Problem details
Your answer is the lines below, exactly, from the one that contains "rlich, um die" through the one that contains "eitere werden aktiviert.", both included.
(Extracted material Opens)
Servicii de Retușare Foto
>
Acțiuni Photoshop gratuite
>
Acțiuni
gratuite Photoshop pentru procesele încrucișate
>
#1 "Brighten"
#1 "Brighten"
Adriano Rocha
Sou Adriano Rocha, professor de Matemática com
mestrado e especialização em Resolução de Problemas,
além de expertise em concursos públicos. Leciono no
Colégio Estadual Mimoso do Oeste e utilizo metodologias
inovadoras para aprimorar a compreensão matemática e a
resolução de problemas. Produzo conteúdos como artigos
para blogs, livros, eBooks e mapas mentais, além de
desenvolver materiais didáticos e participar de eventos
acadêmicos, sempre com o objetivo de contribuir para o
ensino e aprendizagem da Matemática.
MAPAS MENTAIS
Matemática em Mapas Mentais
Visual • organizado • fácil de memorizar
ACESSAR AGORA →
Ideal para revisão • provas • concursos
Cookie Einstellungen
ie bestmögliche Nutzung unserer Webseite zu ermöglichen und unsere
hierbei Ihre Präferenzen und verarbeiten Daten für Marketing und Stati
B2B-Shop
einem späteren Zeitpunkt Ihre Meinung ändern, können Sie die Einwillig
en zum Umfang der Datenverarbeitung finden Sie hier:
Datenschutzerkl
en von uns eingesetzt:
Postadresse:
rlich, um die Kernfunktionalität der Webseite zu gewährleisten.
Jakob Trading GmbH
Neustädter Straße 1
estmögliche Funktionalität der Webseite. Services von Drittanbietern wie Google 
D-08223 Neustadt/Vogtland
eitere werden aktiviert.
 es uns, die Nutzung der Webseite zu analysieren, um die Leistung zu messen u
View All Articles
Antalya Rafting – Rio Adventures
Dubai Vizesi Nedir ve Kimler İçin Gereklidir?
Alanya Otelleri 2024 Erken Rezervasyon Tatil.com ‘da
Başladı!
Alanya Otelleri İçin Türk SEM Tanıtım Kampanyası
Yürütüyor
(Extracted material Closes)
(Extracted material Opens)
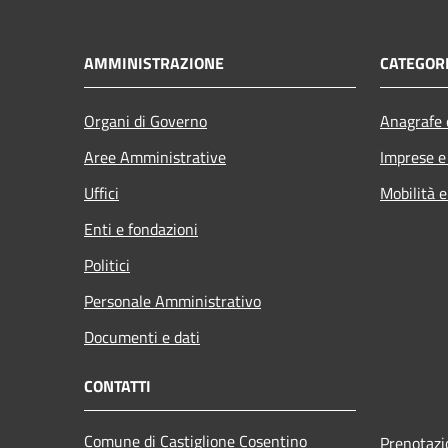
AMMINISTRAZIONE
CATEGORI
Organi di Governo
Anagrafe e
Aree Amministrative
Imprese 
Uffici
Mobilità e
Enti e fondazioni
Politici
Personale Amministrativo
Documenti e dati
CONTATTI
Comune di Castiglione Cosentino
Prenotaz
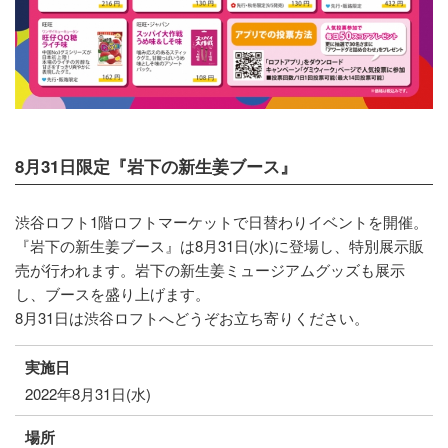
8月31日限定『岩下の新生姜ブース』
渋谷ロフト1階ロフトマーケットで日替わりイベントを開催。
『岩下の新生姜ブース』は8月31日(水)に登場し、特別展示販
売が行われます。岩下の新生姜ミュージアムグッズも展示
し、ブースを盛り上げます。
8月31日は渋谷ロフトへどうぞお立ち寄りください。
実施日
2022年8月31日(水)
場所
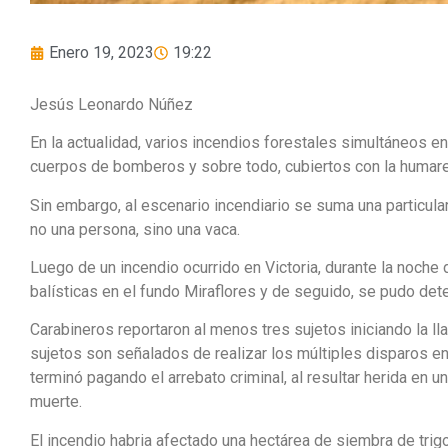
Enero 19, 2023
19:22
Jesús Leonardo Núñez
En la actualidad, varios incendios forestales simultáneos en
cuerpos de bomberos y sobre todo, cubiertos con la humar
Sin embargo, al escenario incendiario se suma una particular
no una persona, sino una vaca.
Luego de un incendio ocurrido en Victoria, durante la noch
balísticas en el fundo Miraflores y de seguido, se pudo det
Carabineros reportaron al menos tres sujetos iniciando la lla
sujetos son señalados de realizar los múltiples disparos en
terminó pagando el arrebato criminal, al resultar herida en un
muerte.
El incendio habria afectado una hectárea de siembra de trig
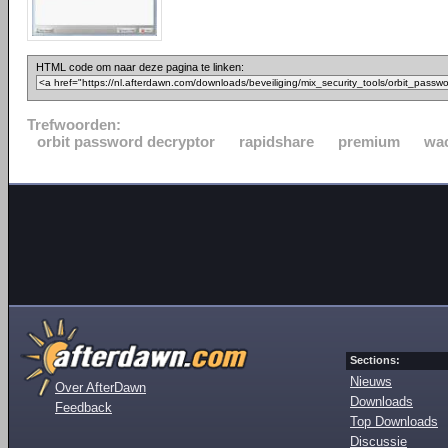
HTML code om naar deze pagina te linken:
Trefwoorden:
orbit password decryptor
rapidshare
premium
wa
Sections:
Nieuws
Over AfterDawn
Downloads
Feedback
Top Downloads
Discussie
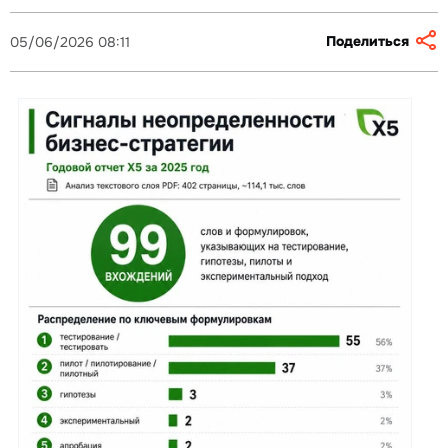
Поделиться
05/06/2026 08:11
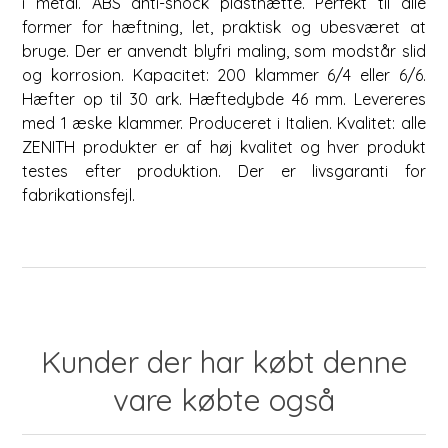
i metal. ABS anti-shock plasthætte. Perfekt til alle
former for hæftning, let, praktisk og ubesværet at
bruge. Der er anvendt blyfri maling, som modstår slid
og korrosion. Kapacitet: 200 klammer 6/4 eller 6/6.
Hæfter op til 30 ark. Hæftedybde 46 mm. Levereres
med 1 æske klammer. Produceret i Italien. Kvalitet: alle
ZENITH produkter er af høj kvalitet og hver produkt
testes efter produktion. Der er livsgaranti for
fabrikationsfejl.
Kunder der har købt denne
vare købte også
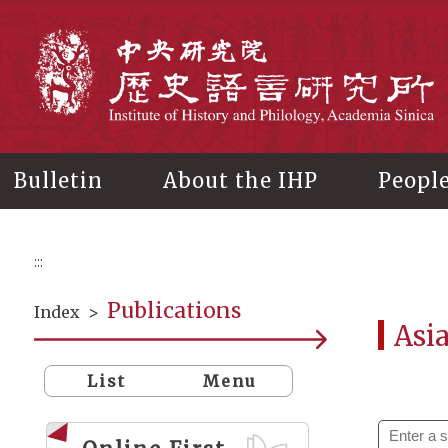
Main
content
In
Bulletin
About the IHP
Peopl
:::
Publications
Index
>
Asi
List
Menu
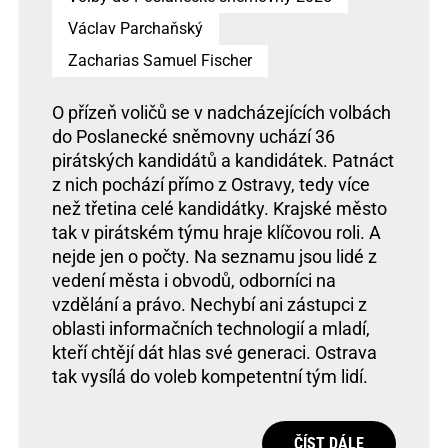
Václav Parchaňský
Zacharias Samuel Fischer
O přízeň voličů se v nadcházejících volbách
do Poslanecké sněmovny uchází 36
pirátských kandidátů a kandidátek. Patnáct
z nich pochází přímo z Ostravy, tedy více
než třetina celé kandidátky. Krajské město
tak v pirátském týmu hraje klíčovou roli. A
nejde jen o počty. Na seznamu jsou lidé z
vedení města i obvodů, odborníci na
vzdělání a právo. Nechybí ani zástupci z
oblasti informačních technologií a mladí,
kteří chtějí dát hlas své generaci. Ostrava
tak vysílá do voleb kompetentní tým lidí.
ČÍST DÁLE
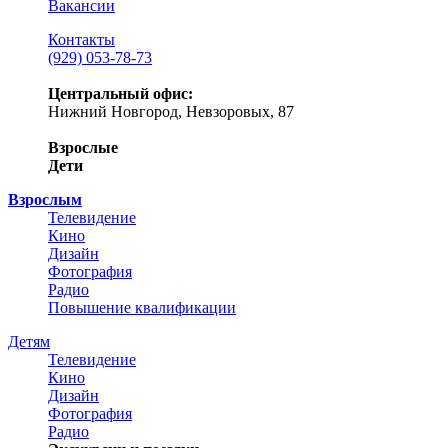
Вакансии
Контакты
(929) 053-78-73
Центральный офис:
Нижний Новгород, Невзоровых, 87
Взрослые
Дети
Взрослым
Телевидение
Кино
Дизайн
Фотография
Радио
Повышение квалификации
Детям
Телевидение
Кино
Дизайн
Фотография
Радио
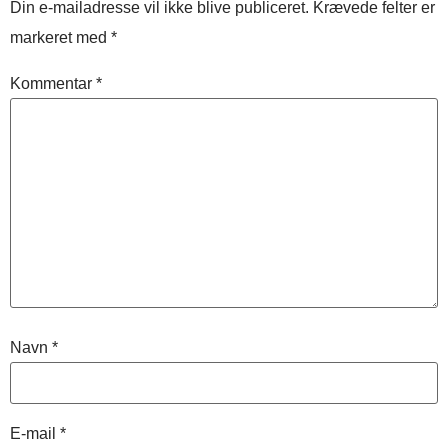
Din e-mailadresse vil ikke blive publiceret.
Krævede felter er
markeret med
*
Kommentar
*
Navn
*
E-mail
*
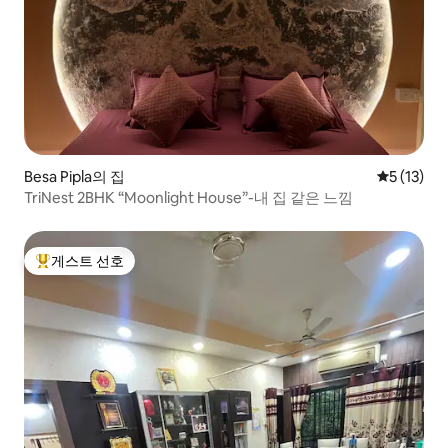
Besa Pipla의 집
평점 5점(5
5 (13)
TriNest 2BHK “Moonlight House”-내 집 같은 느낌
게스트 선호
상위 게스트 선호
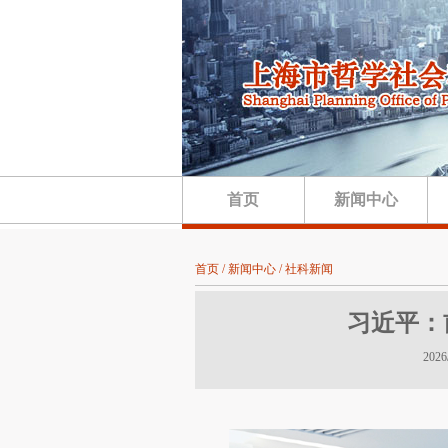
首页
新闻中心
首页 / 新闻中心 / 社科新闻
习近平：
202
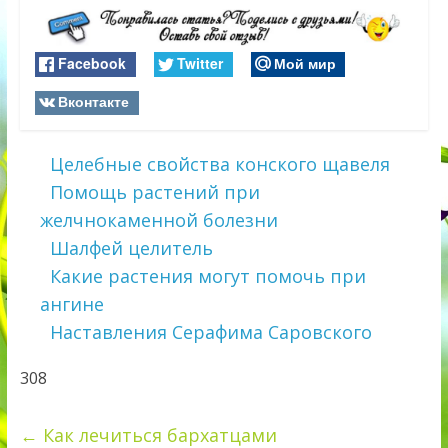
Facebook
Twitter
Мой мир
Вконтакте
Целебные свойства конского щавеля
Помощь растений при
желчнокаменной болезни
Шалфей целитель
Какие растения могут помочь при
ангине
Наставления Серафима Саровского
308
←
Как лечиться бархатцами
(Extracted material Closes)
Written response
rlich, um die Kernfunktionalität der Webseite zu gewährleisten.
Jakob Trading GmbH
Neustädter Straße 1
estmögliche Funktionalität der Webseite. Services von Drittanbietern wie Google 
D-08223 Neustadt/Vogtland
eitere werden aktiviert.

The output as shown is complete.